Fishbowl Faithfulness – Part III

How then can we better discern the way our culture is wired? Jayson Georges, in his book, “The 3-D Gospel,” illumines what undergirds our culture. He joins other scholars in identifying it as a guilt-based culture. Our understanding of right and wrong, our focus on moral behavior, and our understanding of salvation through legal metaphors, all stem from a worldview emphasis based in the tension between guilt and innocence. It is highly individualistic, and so the application of salvation tends to focus on forgiveness of personal sins and a personal relationship with Jesus. Community living presents a significant challenge, which may explain why church budgets reflect many programmatic attempts to promote such community. Many world cultures default to a relational reality rather than an individual one.

Rather than guilt-based, many world cultures are based in the tension between shame and honor or fear and power. In shame-based cultures, relationships dominate and determine right and wrong. Rather than guilt-management through self-condemnation, shame-management in the face of condemnation from others compels decisions and behaviors. For example, it is hard for us to understand the recent news of how 100 young girls taken as slaves, once given the opportunity for freedom from their captors, would refuse to return home. Yet they refuse because of the shame they would face. We would say, “but they did not do anything wrong,” (based on our assessment shaped by our understanding of individual responsibility for our actions). In their culture, anything that has been done to them or by them has brought shame to their family.

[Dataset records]
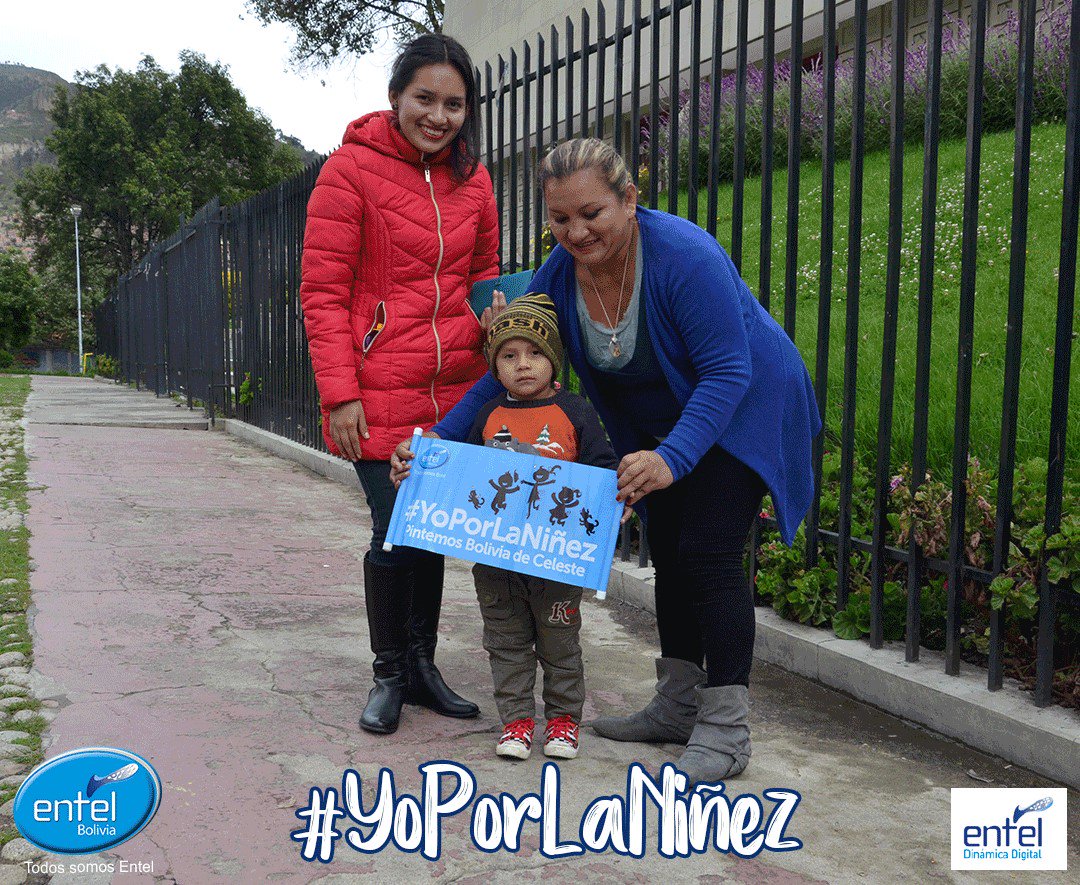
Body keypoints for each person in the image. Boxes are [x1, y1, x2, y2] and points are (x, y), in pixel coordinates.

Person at [393, 138, 821, 783]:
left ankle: (727, 729)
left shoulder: (684, 256)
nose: (576, 232)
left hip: (745, 407)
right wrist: (435, 445)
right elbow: (499, 378)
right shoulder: (560, 273)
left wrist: (672, 458)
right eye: (561, 219)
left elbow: (728, 370)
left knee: (706, 554)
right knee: (670, 550)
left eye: (592, 213)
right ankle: (677, 707)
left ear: (630, 199)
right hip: (668, 419)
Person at [299, 33, 500, 736]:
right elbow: (322, 293)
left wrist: (496, 323)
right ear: (396, 97)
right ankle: (389, 672)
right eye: (425, 99)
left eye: (454, 104)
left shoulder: (475, 179)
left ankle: (421, 666)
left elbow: (483, 276)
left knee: (431, 529)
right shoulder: (348, 173)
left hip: (454, 392)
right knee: (396, 525)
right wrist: (339, 392)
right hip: (376, 389)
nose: (439, 116)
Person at [392, 293, 618, 760]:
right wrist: (418, 475)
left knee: (559, 643)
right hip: (495, 561)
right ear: (494, 367)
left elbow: (602, 470)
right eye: (509, 356)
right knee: (506, 642)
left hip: (556, 563)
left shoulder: (576, 412)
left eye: (536, 353)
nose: (524, 365)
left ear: (554, 361)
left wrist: (618, 500)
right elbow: (457, 474)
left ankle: (561, 721)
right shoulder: (486, 414)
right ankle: (515, 722)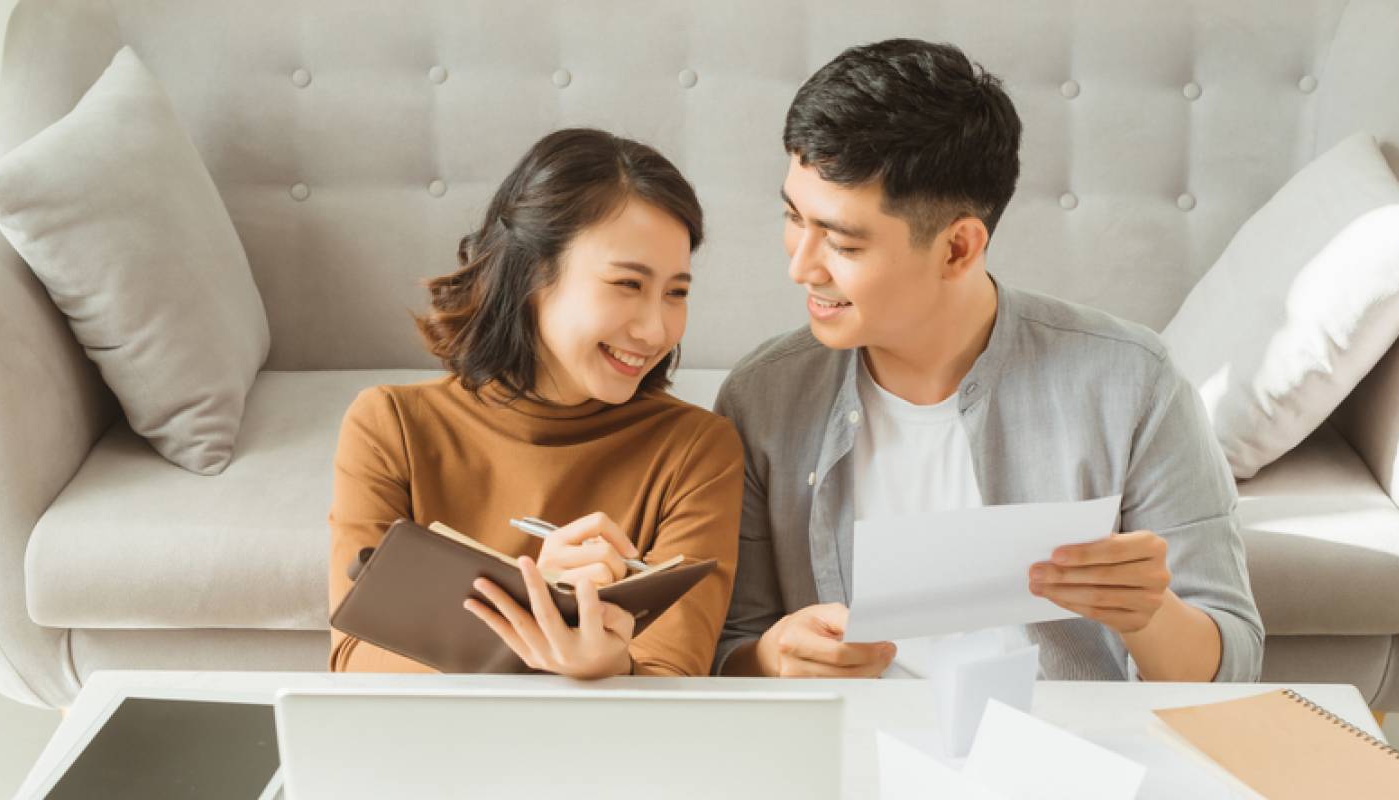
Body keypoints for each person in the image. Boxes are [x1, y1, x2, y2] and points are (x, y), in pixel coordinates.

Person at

Work instructions:
[a] Return the passage of the essay on guilt-based and shame-based cultures that starts at "Rather than guilt-based, many" and ends at "to their family.".
[b] Carry the essay on guilt-based and shame-based cultures forward from its final sentence.

Answers for this exercise:
[a]
Rather than guilt-based, many world cultures are based in the tension between shame and honor or fear and power. In shame-based cultures, relationships dominate and determine right and wrong. Rather than guilt-management through self-condemnation, shame-management in the face of condemnation from others compels decisions and behaviors. For example, it is hard for us to understand the recent news of how 100 young girls taken as slaves, once given the opportunity for freedom from their captors, would refuse to return home. Yet they refuse because of the shame they would face. We would say, “but they did not do anything wrong,” (based on our assessment shaped by our understanding of individual responsibility for our actions). In their culture, anything that has been done to them or by them has brought shame to their family.

[b]
Fear-based cultures focus on the spirit realm and the manipulation of the spirits to control life according to the community’s wishes. Control equals power. This is prominent in many tribal settings around the world, including the jungle communities that surround us here in Pucallpa. Fear-management in the face of control and spiritual oppression influences decisions and behaviors. People exercise power over others through control, often invoking rituals, traditions, or practices as the basis for influence. Fear grips whole communities and even holds them back from progressing toward “some” choices (see Schwarz’s range of choices from “none” to “some” to “more” in Part II). Power is centralized and not shared.

World cultures, including the United States, represent various mixtures of guilt, shame, and fear-based expressions. Two recent groups that visited us in Pucallpa took an assessment related to these cultures, and they both scored as very strongly guilt-based in their worldview perspective. This is largely true of Church culture in the US, though there is certainly a rise in shame-based dynamics in the millennial generation, and fear-based culture is present in certain circles as well. The good news, the Gospel, announces true innocence, honor, and power to peoples of all nations. The kingdom of God and the hope of His resurrection in the new creation restores what was lost in the garden.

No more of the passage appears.